Great Wall Motor Company
As a privately owned Chinese automaker that specializes in internal combustion and PHEV SUVs and trucks, Great Wall Motor Company appears well-positioned to consider a run in North America. Great Wall also markets vehicles under the GWM and Haval brands, among others. Rumors that the brand is planning a full-steam-ahead push into the U.S. and Canada, up to and including building a manufacturing facility south of the border, have been swirling for more than a decade. Like others, however, the impetus from Great Wall appears to have been dampened by the current trade climate. It wouldn’t be a surprise to see this interest rekindled down the road.
XPeng Motors
XPeng is a Chinese EV startup manufacturer founded in 2014 by two former executives from GAC Group. With offices in Mountain View, California, and active trading on the New York Stock Exchange, XPeng has established a footing in North America that’s been bolstered by on-road testing of its autonomous driving technologies.

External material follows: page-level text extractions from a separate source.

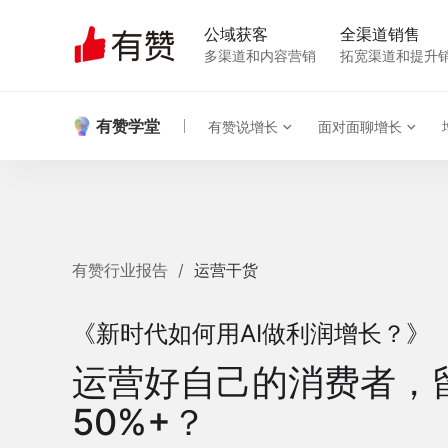
公域获客
全渠道销售
多渠道和内容营销
拓宽渠道和提升
有赞学堂
有赞说增长
面对面聊增长
有赞行业报告
/
运营干货
《新时代如何用AI做利润增长？》
运营好自己的消费者，
50%+？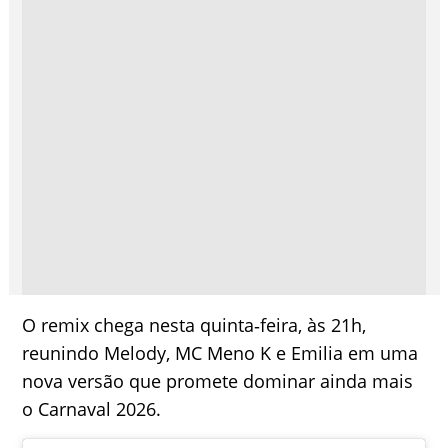
O remix chega nesta quinta‑feira, às 21h,
reunindo Melody, MC Meno K e Emilia em uma
nova versão que promete dominar ainda mais
o Carnaval 2026.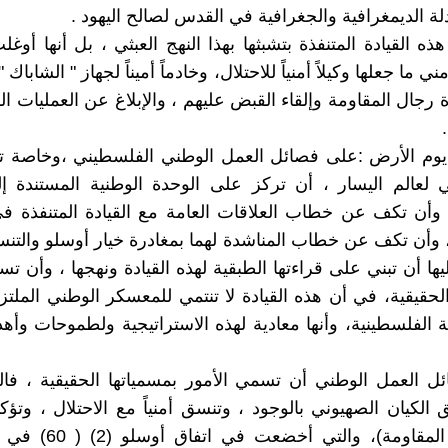
دلة الديمغرافية والجغرافية في القدس لصالح اليهود .
ه القيادة المتنفذة بتشبثها بهذا النهج العبثي ، بل أنها أوغ
ني ما جعلها وكيلاً أمنياً للاحتلال، وخادماً أميناً لجهاز " الشاباك
جال المقاومة وإلقاء القبض عليهم ، والإبلاغ عن العمليات الف
وم الأرض :على فصائل العمل الوطني الفلسطيني ،وخاصة تلك
 لعالم اليسار ، أن تركز على الوحدة الوطنية المستندة إ
 وأن تكف عن خطاب العلاقات العامة مع القيادة المتنفذة 
 وأن تكف عن خطاب المناشدة لهما بمغادرة خيار أوسلو والتنس
ا أن تبني على قراءتها الطبقية لهذه القيادة ونهجها ، وأن تس
لحقيقية، في أن هذه القيادة لا تنتمي للمعسكر الوطني الملتزم
ية الفلسطينية، وأنها معادية لهذه الاستراتيجية ولطموحات وأه
 العمل الوطني أن تسمي الأمور بمسمياتها الحقيقية ، فالق
الكيان الصهيوني بالوجود ، وتنسق أمنياً مع الاحتلال ، وتؤك
الإرهاب ( المقاومة)، والتي 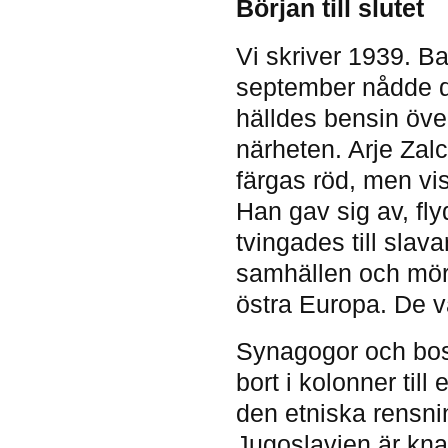
Början till slutet
Vi skriver 1939. Ba
september nådde d
hälldes bensin öve
närheten. Arje Zal
färgas röd, men vi
Han gav sig av, fl
tvingades till slava
samhällen och mörd
östra Europa. De v
Synagogor och bos
bort i kolonner til
den etniska rensnin
Jugoslavien är kna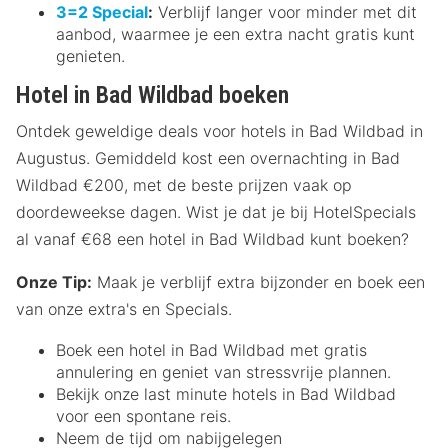
3=2 Special
:
Verblijf langer voor minder met dit
aanbod, waarmee je een extra nacht gratis kunt
genieten.
Hotel in Bad Wildbad boeken
Ontdek geweldige deals voor hotels in Bad Wildbad in
Augustus. Gemiddeld kost een overnachting in Bad
Wildbad €200, met de beste prijzen vaak op
doordeweekse dagen. Wist je dat je bij HotelSpecials
al vanaf €68 een hotel in Bad Wildbad kunt boeken?
Onze Tip:
Maak je verblijf extra bijzonder en boek een
van onze extra's en Specials.
Boek een hotel in Bad Wildbad met gratis
annulering en geniet van stressvrije plannen.
Bekijk onze last minute hotels in Bad Wildbad
voor een spontane reis.
Neem de tijd om nabijgelegen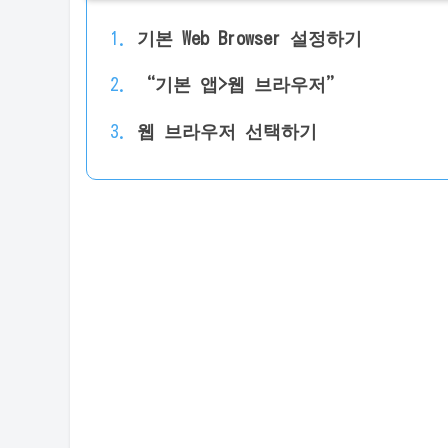
기본 Web Browser 설정하기
“기본 앱>웹 브라우저”
웹 브라우저 선택하기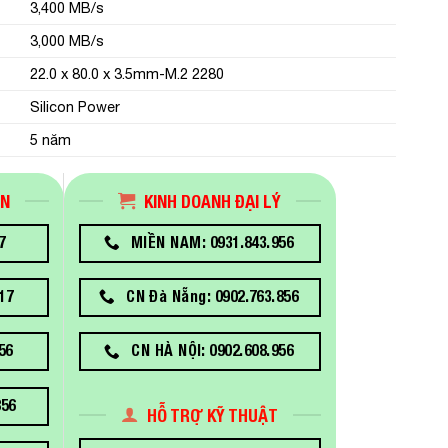
3,400 MB/s
3,000 MB/s
22.0 x 80.0 x 3.5mm-M.2 2280
Silicon Power
5 năm
ÁN
KINH DOANH ĐẠI LÝ
7
MIỀN NAM: 0931.843.956
17
CN Đà Nẵng: 0902.763.856
56
CN HÀ NỘI: 0902.608.956
856
HỖ TRỢ KỸ THUẬT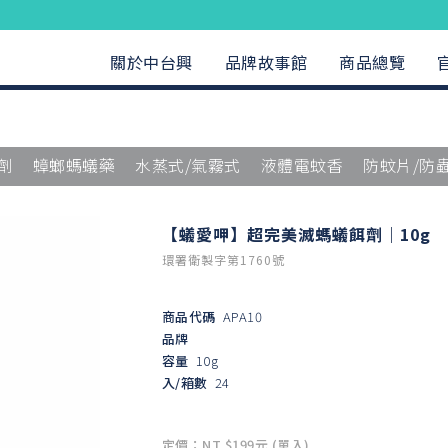
關於中台興
品牌故事館
商品總覽
劑
蟑螂螞蟻藥
水蒸式/氣霧式
液體電蚊香
防蚊片/防
【蟻愛呷】超完美滅螞蟻餌劑｜10g
環署衛製字第1760號
商品代碼
APA10
品牌
容量
10g
入/箱數
24
定價：NT $199元 (單入)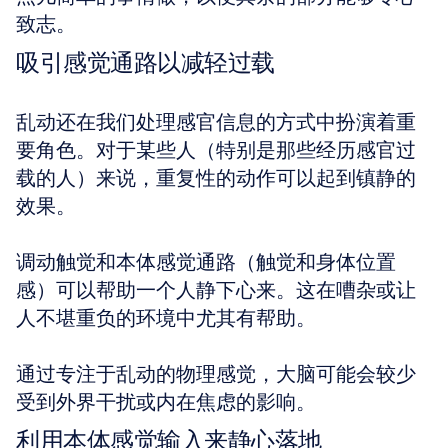
致志。
吸引感觉通路以减轻过载
乱动还在我们处理感官信息的方式中扮演着重
要角色。对于某些人（特别是那些经历感官过
载的人）来说，重复性的动作可以起到镇静的
效果。
调动触觉和本体感觉通路（触觉和身体位置
感）可以帮助一个人静下心来。这在嘈杂或让
人不堪重负的环境中尤其有帮助。
通过专注于乱动的物理感觉，大脑可能会较少
受到外界干扰或内在焦虑的影响。
利用本体感觉输入来静心落地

Its products have been launched at the Consumer Electronics Show, and it counts Alibaba, Foxconn, IDG Global, and Volkswagen Group among its investors. In other words, all signs point to XPeng being the real deal. The current market has been a hindrance, but company executives are on record as saying XPeng has global aspirations, which would naturally at some stage need to include North America and Canada.
Geely
We left this one until last for its potential shock value: there’s one Chinese automaker that’s already selling cars and doing business in North America, though you may not yet realize it. Geely is a privately owned Chinese automaker that builds cars under several brand names, including Volvo, which it purchased from Ford Motor Company in 2010. Most Volvo vehicles sold in Canada are assembled in Sweden, but vehicles from the associated Polestar brand sold here are built in China. Geely also owns the Lotus brand, though those are still assembled in Norfolk in the United Kingdom. Another Geely brand, Lynk & Co.—which notoriously sounds very similar to Lincoln Co.—is still regularly connected to rumours of a North American launch for its EVs.